## Dipole and Quadropole electrostatic potential moments and coefficents

<a href=”http://peeterjoot.com/archives/math2016//momentCoeffiecients.pdf”>[Click here for a PDF of this post with nicer formatting]</a>

In class Thursday we calculated the $$q_{1,1}$$ coefficient of the electrostatic moment, as covered in [1] chapter 4. Let’s verify the rest, as well as the tensor sum formula for the quadropole moment, and the spherical harmonic sum that yields the dipole moment potential.

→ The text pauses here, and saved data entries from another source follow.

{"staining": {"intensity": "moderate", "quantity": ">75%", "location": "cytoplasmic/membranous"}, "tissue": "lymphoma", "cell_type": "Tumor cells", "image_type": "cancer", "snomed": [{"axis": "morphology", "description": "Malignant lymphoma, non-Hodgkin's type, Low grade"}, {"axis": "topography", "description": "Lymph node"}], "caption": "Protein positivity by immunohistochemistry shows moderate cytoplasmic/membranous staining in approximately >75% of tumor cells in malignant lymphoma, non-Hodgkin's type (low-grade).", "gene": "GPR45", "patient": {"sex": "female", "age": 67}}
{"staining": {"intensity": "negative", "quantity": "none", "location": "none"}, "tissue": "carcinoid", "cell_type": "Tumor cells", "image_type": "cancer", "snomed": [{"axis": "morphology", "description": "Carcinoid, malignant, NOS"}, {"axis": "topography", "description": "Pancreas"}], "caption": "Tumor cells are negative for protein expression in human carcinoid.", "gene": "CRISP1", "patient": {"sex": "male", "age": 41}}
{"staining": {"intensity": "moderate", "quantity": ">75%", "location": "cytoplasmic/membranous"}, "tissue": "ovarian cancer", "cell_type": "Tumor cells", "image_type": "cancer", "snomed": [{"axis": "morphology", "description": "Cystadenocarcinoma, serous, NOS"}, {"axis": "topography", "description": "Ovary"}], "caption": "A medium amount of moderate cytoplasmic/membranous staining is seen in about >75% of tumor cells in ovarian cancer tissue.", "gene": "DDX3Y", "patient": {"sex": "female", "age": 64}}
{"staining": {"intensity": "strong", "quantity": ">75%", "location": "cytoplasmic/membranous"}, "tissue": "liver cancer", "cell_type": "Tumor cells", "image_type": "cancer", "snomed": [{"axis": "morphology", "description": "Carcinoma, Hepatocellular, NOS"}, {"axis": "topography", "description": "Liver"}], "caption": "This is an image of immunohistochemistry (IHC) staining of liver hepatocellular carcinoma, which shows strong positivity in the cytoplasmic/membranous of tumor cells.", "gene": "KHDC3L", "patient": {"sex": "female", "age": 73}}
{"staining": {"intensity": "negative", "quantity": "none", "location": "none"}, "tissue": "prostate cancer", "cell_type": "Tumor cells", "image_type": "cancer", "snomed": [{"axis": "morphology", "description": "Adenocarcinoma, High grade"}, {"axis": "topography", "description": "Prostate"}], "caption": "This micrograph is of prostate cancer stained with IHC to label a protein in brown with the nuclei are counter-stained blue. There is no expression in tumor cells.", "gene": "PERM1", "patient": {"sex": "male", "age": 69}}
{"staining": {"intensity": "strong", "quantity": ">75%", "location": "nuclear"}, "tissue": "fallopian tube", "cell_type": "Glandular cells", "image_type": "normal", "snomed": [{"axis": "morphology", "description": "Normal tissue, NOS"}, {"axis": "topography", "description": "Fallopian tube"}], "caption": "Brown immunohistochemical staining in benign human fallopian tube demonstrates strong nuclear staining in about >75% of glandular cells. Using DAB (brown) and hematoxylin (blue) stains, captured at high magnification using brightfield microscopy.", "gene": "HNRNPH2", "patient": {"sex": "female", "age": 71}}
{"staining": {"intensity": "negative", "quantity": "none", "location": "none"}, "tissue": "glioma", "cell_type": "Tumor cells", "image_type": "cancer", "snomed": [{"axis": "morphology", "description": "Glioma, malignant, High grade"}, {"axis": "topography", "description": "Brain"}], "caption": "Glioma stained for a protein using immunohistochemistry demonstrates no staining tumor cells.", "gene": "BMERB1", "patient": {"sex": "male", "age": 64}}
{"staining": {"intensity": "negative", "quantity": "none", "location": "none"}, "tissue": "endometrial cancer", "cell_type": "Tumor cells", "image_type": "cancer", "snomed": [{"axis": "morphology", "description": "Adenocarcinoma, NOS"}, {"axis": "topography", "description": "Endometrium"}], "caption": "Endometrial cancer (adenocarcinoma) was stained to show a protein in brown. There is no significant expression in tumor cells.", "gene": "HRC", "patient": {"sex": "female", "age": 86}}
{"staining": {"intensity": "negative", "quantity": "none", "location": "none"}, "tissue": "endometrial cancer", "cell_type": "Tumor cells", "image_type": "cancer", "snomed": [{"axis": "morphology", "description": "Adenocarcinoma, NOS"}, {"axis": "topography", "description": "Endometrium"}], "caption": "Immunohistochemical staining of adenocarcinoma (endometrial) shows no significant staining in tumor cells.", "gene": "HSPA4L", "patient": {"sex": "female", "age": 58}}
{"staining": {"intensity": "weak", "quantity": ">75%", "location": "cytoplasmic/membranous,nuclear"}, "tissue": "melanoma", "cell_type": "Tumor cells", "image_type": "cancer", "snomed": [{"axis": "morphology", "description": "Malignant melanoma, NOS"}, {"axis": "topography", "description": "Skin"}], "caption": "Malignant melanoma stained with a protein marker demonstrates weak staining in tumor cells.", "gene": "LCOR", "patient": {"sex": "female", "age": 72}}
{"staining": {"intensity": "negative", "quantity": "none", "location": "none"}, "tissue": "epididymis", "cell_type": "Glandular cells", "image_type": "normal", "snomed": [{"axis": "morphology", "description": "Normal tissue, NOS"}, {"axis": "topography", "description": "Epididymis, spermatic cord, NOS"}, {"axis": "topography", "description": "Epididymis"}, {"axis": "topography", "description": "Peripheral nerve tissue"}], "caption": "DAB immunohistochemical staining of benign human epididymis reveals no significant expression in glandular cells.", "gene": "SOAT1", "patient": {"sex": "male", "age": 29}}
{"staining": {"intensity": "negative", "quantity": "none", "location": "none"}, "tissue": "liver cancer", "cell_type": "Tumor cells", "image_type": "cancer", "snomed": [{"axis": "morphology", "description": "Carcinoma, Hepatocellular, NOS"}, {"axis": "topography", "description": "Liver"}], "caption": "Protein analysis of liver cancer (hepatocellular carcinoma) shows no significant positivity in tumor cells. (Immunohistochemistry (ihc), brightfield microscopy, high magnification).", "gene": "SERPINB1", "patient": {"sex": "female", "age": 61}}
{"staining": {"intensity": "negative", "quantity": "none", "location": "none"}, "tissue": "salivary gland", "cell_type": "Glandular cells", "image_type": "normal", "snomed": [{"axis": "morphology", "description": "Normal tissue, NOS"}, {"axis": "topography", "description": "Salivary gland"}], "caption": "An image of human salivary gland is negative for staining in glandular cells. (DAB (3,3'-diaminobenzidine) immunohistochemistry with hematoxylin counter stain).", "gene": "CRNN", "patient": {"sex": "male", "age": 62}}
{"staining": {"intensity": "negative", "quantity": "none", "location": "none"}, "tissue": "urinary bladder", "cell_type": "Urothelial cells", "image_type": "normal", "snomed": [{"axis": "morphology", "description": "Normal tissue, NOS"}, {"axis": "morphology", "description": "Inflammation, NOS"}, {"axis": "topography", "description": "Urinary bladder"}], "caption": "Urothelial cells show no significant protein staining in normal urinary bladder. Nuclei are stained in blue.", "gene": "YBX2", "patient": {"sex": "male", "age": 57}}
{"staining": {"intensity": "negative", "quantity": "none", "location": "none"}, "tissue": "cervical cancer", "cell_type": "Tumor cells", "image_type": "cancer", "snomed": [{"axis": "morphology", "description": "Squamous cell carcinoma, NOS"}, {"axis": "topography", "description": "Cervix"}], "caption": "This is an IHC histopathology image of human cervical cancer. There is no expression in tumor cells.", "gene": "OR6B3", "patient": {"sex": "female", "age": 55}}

The quadropole term of the potential was stated to be

\label{eqn:momentCoeffiecients:120}
\inv{4 \pi \epsilon_0} \frac{4 \pi}{5 r^3} \sum_{m=-2}^2 \int (r’)^2 \rho(\Bx’) Y_{lm}^\conj(\theta’, \phi’) Y_{lm}(\theta, \phi)
=
\inv{2} \sum_{ij} Q_{ij} \frac{x_i x_j}{r^5},

where

\label{eqn:momentCoeffiecients:140}
Q_{i,j} = \int \lr{ 3 x_i’ x_j’ – \delta_{ij} (r’)^2 } \rho(\Bx’) d^3 x’.

Let’s verify this. First note that

\label{eqn:momentCoeffiecients:160}
Y_{l,m} = \sqrt{\frac{2 l + 1}{4 \pi} \frac{(l-m)!}{(l+m)!}} P_l^m(\cos\theta) e^{i m \phi},

and
\label{eqn:momentCoeffiecients:180}
P_l^{-m}(x) =
(-1)^m \frac{(l-m)!}{(l+m)!} P_l^m(x),

so
\label{eqn:momentCoeffiecients:200}
\begin{aligned}
Y_{l,-m}
&= \sqrt{\frac{2 l + 1}{4 \pi} \frac{(l+m)!}{(l-m)!} }
P_l^{-m}(\cos\theta)
e^{-i m \phi} \\
&=
(-1)^m
\sqrt{\frac{2 l + 1}{4 \pi} \frac{(l-m)!}{(l+m)!} }
P_l^m(x)
e^{-i m \phi} \\
&=
(-1)^m Y_{l,m}^\conj.
\end{aligned}

That means

\label{eqn:momentCoeffiecients:220}
\begin{aligned}
q_{l,-m}
&=
\int (r’)^l \rho(\Bx’)
Y^\conj_{l,-m}(\theta’, \phi’)
d^3 x’ \\
&=
(-1)^m
\int (r’)^l \rho(\Bx’)
Y_{l,m}(\theta’, \phi’)
d^3 x’ \\
&=
(-1)^m q_{lm}^\conj.
\end{aligned}

In particular, for $$m \ne 0$$

\label{eqn:momentCoeffiecients:320}
(r’)^l Y_{l, m}^\conj (\theta’, \phi’) r^l Y_{l, m}(\theta, \phi)
+ (r’)^l Y_{l, -m}^\conj (\theta’, \phi’) r^l Y_{l, -m}(\theta, \phi)
=
(r’)^l Y_{l, m}^\conj (\theta’, \phi’) r^l Y_{l, m}(\theta, \phi)
+ (r’)^l Y_{l, m} (\theta’, \phi’) r^l Y_{l, m}^\conj(\theta, \phi) ,

or
\label{eqn:momentCoeffiecients:340}
(r’)^l Y_{l, m}^\conj (\theta’, \phi’) r^l Y_{l, m}(\theta, \phi)
+ (r’)^l Y_{l, -m}^\conj (\theta’, \phi’) r^l Y_{l, -m}(\theta, \phi)
=
2 \textrm{Re} \lr{ (r’)^l Y_{l, m}^\conj (\theta’, \phi’) r^l Y_{l, m}(\theta, \phi) }.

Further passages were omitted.